Gericht weist Klage zurück

In dem Fall arbeitete eine heute 60-jährige Frau fast 40 Jahre als Konfektionärin in einem Unternehmen, das Verbandsstoffe herstellt. Als der Betrieb beschloss, die Endfertigung und Verpackung nach Tschechien zu verlegen, erhielt die Mitarbeiterin die Kündigung.

Gegen den Rauswurf wehrte sich die Entlassene vor Gericht und forderte eine Abfindung. Die Kündigung sei sozial nicht gerechtfertigt. Die 60-Jährige verwies den Experten des Rechtsportals "arbeitsrecht-rheinland-pfalz.de" zufolge auf ihre lange Betriebszugehörigkeit. Der Betrieb werde zudem aufrechterhalten und erwarte Gewinne. Die Frau sah daher nicht ein, die Firma ohne Entschädigung zu verlassen.

Argumente nicht rechtlich relevant

Ihr ehemaliger Arbeitgeber hingegen vertrat nach den Angaben die Ansicht, die Kündigung sei sozial gerechtfertigt. Angesichts der finanziellen Situation des Betriebs sei auch die Zahlung einer Abfindung nicht möglich.

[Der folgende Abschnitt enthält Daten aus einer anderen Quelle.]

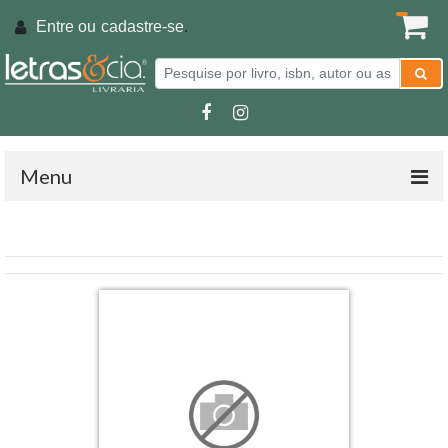
Entre ou
cadastre-se
.
Menu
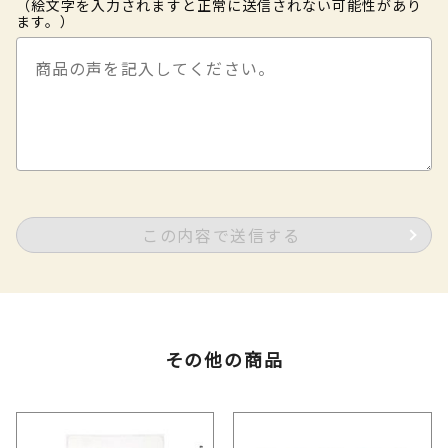
（絵文字を入力されますと正常に送信されない可能性があり
ます。）
この内容で送信する
その他の商品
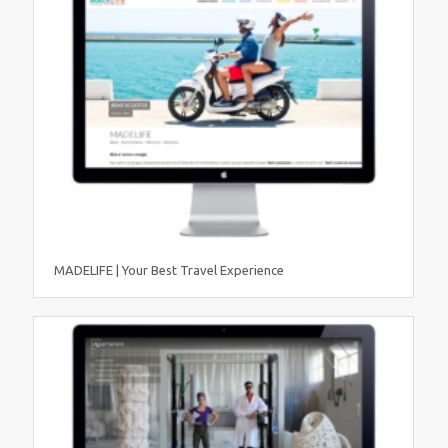
MADELIFE | Your Best Travel Experience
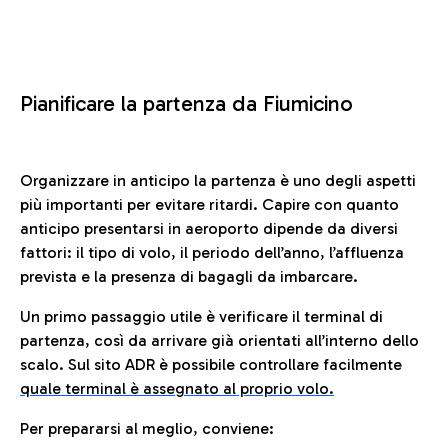
Pianificare la partenza da Fiumicino
Organizzare in anticipo la partenza è uno degli aspetti
più importanti per evitare ritardi. Capire con quanto
anticipo presentarsi in aeroporto dipende da diversi
fattori: il tipo di volo, il periodo dell’anno, l’affluenza
prevista e la presenza di bagagli da imbarcare.
Un primo passaggio utile è verificare il terminal di
partenza, così da arrivare già orientati all’interno dello
scalo. Sul sito ADR è possibile controllare facilmente
quale terminal è assegnato al proprio volo.
Per prepararsi al meglio, conviene:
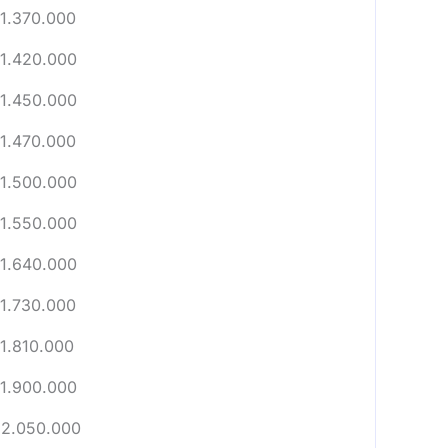
1.370.000
1.420.000
1.450.000
1.470.000
1.500.000
1.550.000
1.640.000
1.730.000
1.810.000
1.900.000
2.050.000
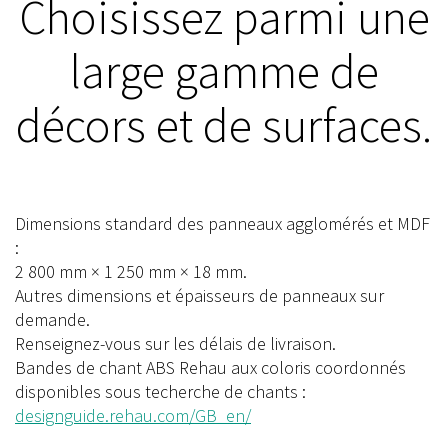
Choisissez parmi une
large gamme de
décors et de surfaces.
Dimensions standard des panneaux agglomérés et MDF
:
2 800 mm × 1 250 mm × 18 mm.
Autres dimensions et épaisseurs de panneaux sur
demande.
Renseignez-vous sur les délais de livraison.
Bandes de chant ABS Rehau aux coloris coordonnés
disponibles sous techerche de chants :
designguide.rehau.com/GB_en/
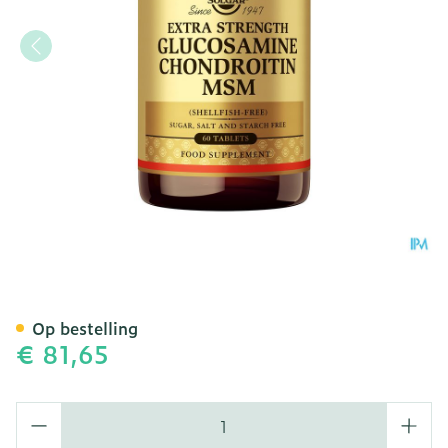
Glucosamine Chondroitin 
Op bestelling
€ 81,65
Aantal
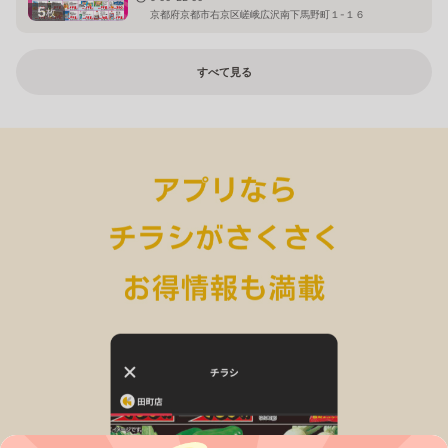
5
枚
京都府京都市右京区嵯峨広沢南下馬野町１-１６
すべて見る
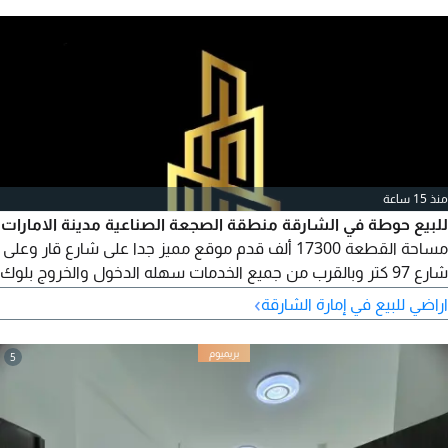
صناعي) المميزات أرض محوطة جاهزة على شارع رئيسي مباشر
مناسبة للاستثمار الصناعي والتخزين
منذ 15 ساعة
للبيع حوطة في الشارقة منطقة الصجعة الصناعية مدينة الامارات
مساحة القطعة 17300 ألف قدم موقع مميز جدا على شارع قار وعلى
شارع 97 كتر وبالقرب من جميع الخدمات سهله الدخول والخروج بلوك
7 حوطة مسواره في كهرباء ومكتب وحمام ومطبخ وغرفة مطلوب
›
اراضي للبيع في إمارة الشارقة
4600000 درهم مع امكانية التملك الأخوة العرب الوافدين وغير العرب
الأجانب 99 سنة استشاري عقارات
5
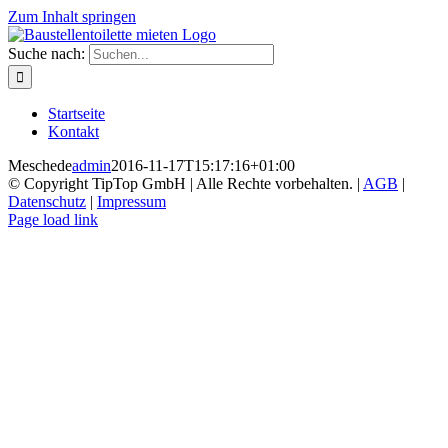
Zum Inhalt springen
Suche nach:
Startseite
Kontakt
Meschede
admin
2016-11-17T15:17:16+01:00
© Copyright TipTop GmbH | Alle Rechte vorbehalten. |
AGB
|
Datenschutz
|
Impressum
Page load link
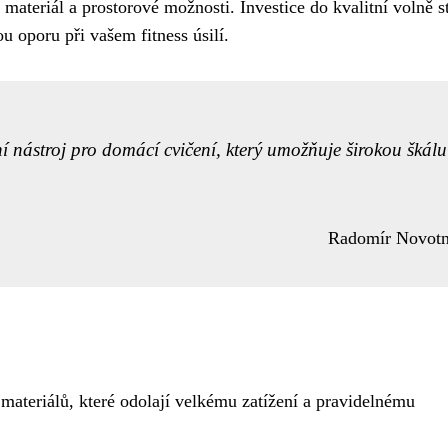
 materiál a prostorové možnosti. Investice do kvalitní volně st
 oporu při vašem fitness úsilí.
í nástroj pro domácí cvičení, který umožňuje širokou škálu
Radomír Novot
 materiálů, které odolají velkému zatížení a pravidelnému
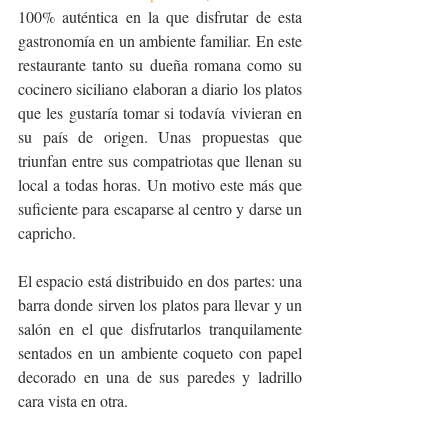
100% auténtica en la que disfrutar de esta 
gastronomía en un ambiente familiar. En este 
restaurante tanto su dueña romana como su 
cocinero siciliano elaboran a diario los platos 
que les gustaría tomar si todavía vivieran en 
su país de origen. Unas propuestas que 
triunfan entre sus compatriotas que llenan su 
local a todas horas. Un motivo este más que 
suficiente para escaparse al centro y darse un 
capricho. 
El espacio está distribuido en dos partes: una 
barra donde sirven los platos para llevar y un 
salón en el que disfrutarlos tranquilamente 
sentados en un ambiente coqueto con papel 
decorado en una de sus paredes y ladrillo 
cara vista en otra.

Die Klage der Konfektionärin blieb in beiden Instanzen erfolglos. Die von ihr angeführten Gründe seien rechtlich irrelevant, befand das Gericht. Das Argument, der Arbeitgeber hätte überlegen müssen, wie sie bis zum Beginn des Rentenalters bleiben könne, entbehre jeder Rechtsgrundlage.